- **Exercise**:
Reproduce exactly the lines that run from the start of the records below to the line with "right eye: (979, 664)", inclusive.

[Pose estimation data]
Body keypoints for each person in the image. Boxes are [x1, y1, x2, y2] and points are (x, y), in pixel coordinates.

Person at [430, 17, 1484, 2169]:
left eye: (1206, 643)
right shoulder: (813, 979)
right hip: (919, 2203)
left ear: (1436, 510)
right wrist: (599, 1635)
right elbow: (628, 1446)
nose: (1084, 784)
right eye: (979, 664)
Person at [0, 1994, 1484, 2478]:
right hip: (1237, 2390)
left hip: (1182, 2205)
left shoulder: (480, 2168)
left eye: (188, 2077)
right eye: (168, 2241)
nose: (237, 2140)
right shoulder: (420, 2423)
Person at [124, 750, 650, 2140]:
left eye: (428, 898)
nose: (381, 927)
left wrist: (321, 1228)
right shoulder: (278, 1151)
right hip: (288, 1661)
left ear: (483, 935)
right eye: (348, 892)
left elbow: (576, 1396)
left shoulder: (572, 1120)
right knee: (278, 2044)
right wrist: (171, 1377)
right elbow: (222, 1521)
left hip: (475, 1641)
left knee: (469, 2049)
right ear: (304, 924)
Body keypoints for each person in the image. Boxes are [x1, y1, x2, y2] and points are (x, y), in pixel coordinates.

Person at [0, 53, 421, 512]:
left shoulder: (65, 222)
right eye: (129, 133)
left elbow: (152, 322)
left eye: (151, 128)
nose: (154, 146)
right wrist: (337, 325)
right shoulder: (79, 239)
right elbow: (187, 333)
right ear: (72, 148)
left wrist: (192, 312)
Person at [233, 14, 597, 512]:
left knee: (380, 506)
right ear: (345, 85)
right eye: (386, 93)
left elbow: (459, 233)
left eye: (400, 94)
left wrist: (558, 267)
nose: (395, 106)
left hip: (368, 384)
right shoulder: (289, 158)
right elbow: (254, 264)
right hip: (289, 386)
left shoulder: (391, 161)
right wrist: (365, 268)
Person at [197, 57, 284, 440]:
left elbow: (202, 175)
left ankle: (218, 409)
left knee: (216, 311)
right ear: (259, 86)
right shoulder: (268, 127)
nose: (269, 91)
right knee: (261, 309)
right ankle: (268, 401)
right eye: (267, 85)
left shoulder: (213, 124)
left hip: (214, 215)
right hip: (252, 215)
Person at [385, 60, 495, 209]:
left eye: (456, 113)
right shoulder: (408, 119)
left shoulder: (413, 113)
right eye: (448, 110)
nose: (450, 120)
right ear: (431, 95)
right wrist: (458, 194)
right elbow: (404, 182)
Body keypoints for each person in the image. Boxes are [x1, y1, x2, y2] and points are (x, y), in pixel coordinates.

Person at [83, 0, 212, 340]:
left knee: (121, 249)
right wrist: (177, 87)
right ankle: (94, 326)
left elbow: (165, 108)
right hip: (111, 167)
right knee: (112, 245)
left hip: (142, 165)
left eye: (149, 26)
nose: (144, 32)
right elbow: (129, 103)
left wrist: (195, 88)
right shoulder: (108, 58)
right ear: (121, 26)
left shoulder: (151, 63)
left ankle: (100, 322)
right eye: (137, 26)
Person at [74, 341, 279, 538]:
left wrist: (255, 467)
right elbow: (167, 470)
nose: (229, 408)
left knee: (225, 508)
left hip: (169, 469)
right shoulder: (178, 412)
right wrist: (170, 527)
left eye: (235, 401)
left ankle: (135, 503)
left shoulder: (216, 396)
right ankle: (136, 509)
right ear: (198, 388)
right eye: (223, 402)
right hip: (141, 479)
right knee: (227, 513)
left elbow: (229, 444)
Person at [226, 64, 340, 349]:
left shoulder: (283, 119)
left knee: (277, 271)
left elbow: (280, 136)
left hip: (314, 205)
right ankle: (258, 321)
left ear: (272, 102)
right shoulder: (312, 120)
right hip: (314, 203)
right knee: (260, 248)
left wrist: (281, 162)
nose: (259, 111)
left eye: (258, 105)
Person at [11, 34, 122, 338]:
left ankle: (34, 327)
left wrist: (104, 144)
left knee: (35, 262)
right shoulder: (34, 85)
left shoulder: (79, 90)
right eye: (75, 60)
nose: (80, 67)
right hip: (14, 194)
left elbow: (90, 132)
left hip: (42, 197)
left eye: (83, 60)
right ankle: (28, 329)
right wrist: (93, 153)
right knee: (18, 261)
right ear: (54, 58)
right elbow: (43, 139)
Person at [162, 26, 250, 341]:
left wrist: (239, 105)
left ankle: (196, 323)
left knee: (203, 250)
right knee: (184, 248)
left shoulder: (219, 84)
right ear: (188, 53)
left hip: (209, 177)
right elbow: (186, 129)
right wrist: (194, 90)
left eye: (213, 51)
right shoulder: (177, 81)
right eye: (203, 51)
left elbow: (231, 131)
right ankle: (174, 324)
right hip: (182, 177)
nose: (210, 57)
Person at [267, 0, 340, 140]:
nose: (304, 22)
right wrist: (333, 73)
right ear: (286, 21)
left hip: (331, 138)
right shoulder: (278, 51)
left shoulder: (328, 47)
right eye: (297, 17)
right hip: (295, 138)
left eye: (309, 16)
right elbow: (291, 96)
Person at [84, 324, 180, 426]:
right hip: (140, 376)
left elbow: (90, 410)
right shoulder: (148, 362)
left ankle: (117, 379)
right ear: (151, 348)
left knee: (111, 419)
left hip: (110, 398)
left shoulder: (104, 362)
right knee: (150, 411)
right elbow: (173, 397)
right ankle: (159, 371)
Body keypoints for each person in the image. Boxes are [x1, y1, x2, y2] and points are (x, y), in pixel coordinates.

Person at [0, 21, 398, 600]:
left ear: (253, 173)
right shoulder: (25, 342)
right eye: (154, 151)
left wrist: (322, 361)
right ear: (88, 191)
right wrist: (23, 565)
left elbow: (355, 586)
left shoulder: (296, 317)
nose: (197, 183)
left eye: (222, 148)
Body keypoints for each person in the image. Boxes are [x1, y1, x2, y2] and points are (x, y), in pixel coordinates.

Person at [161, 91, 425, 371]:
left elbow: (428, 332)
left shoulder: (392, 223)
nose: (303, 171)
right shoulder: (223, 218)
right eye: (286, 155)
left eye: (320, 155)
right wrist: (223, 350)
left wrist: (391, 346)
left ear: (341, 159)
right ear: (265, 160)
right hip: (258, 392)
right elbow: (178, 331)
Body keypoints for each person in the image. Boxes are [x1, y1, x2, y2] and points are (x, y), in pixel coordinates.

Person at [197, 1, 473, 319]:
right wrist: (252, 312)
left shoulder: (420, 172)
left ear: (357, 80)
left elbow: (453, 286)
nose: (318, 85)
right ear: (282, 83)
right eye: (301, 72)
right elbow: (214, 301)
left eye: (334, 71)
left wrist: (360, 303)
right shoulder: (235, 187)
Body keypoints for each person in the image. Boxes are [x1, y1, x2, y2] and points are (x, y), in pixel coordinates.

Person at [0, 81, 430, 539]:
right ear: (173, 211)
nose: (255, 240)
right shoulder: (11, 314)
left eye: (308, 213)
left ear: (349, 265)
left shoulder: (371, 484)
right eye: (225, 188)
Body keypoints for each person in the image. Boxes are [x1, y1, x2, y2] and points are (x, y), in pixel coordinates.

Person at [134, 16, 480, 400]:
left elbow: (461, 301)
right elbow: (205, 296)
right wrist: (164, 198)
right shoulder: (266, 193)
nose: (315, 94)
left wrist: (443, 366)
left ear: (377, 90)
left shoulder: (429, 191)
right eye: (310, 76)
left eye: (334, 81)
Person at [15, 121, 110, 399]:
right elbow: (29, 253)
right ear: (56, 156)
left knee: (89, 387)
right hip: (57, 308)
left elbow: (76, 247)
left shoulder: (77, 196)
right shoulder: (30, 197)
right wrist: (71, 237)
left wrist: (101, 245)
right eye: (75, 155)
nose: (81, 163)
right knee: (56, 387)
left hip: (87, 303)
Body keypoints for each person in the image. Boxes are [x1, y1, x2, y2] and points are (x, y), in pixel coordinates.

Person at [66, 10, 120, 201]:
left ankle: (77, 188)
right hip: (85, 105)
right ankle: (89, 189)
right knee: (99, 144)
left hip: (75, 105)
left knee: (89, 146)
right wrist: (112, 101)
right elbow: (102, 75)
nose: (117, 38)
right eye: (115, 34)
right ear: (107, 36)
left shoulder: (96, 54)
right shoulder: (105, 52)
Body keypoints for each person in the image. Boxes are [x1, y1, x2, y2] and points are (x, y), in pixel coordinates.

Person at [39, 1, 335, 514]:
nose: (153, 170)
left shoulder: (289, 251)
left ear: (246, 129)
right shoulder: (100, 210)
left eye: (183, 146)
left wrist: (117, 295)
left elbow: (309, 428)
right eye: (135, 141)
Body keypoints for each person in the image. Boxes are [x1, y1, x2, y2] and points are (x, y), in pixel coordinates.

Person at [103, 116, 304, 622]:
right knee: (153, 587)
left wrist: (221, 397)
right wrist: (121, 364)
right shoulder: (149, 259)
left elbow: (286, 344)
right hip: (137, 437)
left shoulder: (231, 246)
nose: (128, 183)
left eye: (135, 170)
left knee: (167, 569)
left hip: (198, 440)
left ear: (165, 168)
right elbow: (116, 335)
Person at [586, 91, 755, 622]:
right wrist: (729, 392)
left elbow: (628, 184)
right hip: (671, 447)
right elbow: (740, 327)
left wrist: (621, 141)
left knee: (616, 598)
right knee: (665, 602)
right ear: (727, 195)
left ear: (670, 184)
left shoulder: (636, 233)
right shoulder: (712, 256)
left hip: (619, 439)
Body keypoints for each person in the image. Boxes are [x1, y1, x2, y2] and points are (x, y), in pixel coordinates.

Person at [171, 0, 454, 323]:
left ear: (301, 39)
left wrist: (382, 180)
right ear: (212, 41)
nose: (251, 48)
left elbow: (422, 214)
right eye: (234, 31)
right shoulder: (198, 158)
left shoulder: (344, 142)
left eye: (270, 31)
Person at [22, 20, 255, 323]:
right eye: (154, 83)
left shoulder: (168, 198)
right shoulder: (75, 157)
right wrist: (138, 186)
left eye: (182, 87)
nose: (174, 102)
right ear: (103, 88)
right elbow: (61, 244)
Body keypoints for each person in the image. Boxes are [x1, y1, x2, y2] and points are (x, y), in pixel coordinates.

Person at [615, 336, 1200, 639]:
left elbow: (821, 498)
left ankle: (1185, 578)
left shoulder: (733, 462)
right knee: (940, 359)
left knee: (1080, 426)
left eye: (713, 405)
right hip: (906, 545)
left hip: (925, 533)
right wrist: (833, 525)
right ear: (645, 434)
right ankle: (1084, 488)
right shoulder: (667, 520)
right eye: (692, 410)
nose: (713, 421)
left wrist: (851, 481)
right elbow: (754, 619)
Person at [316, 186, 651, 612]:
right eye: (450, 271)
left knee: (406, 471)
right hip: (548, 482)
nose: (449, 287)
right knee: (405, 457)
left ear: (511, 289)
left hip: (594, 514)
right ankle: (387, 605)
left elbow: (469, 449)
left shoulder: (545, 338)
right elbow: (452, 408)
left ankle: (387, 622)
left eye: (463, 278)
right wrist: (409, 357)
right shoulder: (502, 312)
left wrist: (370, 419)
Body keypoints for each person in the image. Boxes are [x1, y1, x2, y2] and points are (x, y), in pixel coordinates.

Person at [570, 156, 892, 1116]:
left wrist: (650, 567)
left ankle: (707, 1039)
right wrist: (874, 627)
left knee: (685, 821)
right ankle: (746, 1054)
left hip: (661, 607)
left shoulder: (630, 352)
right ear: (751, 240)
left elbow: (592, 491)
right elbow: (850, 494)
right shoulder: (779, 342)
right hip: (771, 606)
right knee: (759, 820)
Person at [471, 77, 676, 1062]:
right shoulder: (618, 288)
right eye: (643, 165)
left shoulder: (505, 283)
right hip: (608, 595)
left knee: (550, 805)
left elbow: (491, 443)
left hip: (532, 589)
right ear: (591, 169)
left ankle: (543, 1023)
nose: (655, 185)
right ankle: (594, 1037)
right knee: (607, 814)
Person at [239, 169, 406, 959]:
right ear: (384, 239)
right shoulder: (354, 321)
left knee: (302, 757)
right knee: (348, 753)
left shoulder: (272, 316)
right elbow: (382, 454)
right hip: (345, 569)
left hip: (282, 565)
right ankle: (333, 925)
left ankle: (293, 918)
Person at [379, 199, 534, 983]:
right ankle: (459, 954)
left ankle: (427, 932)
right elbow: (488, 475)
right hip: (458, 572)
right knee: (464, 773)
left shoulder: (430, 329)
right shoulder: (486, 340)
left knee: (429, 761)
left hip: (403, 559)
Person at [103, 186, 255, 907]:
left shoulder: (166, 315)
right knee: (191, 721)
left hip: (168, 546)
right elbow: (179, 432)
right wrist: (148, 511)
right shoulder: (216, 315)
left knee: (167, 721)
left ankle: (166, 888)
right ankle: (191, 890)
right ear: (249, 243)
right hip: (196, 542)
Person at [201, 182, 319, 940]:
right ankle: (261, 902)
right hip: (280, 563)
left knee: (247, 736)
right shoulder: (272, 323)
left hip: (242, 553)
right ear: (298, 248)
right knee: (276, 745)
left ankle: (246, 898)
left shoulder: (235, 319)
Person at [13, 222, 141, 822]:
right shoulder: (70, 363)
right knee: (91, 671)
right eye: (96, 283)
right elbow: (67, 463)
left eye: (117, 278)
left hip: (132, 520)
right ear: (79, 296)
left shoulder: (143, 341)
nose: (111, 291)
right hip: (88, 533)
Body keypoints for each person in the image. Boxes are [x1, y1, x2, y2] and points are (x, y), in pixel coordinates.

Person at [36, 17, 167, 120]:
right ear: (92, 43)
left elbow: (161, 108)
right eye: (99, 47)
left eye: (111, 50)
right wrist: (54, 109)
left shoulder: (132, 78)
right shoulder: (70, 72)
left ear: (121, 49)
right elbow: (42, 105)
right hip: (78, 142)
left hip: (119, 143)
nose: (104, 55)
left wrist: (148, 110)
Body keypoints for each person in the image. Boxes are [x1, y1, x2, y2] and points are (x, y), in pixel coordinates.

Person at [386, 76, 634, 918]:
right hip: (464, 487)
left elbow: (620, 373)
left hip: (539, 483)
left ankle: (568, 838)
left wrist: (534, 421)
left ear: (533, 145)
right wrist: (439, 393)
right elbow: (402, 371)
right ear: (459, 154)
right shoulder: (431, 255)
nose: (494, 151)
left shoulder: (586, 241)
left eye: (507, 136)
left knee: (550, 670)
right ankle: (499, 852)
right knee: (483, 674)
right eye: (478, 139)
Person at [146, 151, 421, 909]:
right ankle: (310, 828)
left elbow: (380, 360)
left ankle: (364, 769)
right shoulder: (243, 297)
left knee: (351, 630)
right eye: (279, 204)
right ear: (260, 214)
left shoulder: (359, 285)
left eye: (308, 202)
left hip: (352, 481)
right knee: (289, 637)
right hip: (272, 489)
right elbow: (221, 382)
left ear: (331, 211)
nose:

- **Response to this task**:
Body keypoints for each person in the image. Boxes are [x1, y1, x2, y2] and points are (x, y), in pixel coordinates.

Person at [430, 17, 1484, 2169]:
left eye: (1206, 643)
right shoulder: (813, 979)
right hip: (919, 2203)
left ear: (1436, 510)
right wrist: (599, 1635)
right elbow: (628, 1446)
nose: (1084, 784)
right eye: (979, 664)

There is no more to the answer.